Cyngn stock price from Google Finance

A low stock price. OK, we know how to deal with that, have a reverse stock split and get that nominal stock price back up above the $1 minimum bid level necessary to remain on Nasdaq. Except this isn’t what they’re doing, not at all: “Cyngn Inc. (the "Company" or "Cyngn") (Nasdaq: CYN), a developer of AI-powered autonomous driving solutions for industrial applications, today announced that its board of directors has approved a pro rata 10% dividend of its common stock. The dividend will be paid on October 30, 2023 (the "Distribution Date") to all holders of record of the Company's common stock as of the close of business on October 23, 2023 (the "Record Date"). Stockholders will receive one share of Cyngn common stock for every ten shares of Cyngn common stock they hold on the Record Date.”

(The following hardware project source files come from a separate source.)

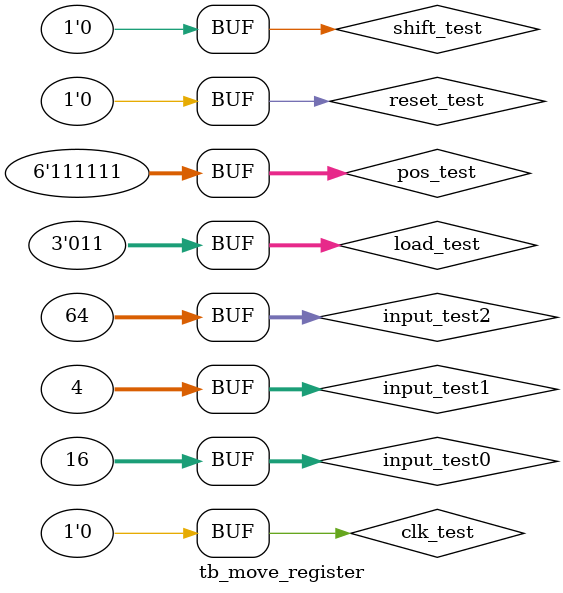
<source format=v>
module tb_move_register();
reg clk_test,reset_test,shift_test;
reg [2:0] load_test;
reg [5:0] pos_test;
wire [2:0] out_head_test,out_pos_test;

integer input_test0;
integer input_test1;
integer input_test2;


move_register port_map(
.clk(clk_test),
.reset(reset_test),
.load(load_test),
.pos(pos_test),
.out_head(out_head_test),
.out_pos(out_pos_test),
.shift(shift_test)

);

initial begin 
shift_test = 0;
clk_test = 0;
reset_test = 0;
pos_test = 6'b0;
load_test = 2'b0;
#5;
reset_test = 1;
#5;
reset_test = 0;
end

always begin 

	shift_test = 1;
	
	for(input_test0 = 0; input_test0 < 16; input_test0 = input_test0 + 1) begin
		for(input_test1 = 0;input_test1 < 4; input_test1 = input_test1 + 1) begin
		load_test = input_test1;
		#5;
		clk_test = 1;
		#5;
		clk_test = 0;
		end
	end
	
	shift_test = 0;
	
	for(input_test2 = 0; input_test2 < 64; input_test2 = input_test2 + 1) begin
		pos_test = input_test2;
		#5;
		clk_test = 1;
		#5;
		clk_test = 0;
	end
end

endmodule
</source>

They are, in fact, diluting the stock. Which is an odd thing to be doing at this point. There’s no real point to it either. 10 shares at 40 cents or 11 shares at 36 cents makes very little difference to anyone. It also doesn’t do anything at all to solve that Nasdaq problem. They say: “ By declaring this first-time stock dividend it's our way of rewarding and thanking our shareholders for their continued support.” well, yes. But as we say, it doesn’t in fact do anything of the sort. Which isn’t a good sign really. If management thinks that an 11 for 10 stock split does anything at all for a loss making company (if this were a way of distributing profit that would be different) then perhaps we need to reconfigure our ideas about the financial markets competence of that management.  

The only way we can make this work logically is if some insiders are constrained from selling their holdings but won’t be constrained on selling the dividend stock. But that doesn’t inspire great confidence either - for it would mean they could sell up to 10% of their Cyngn holdings unconstrained.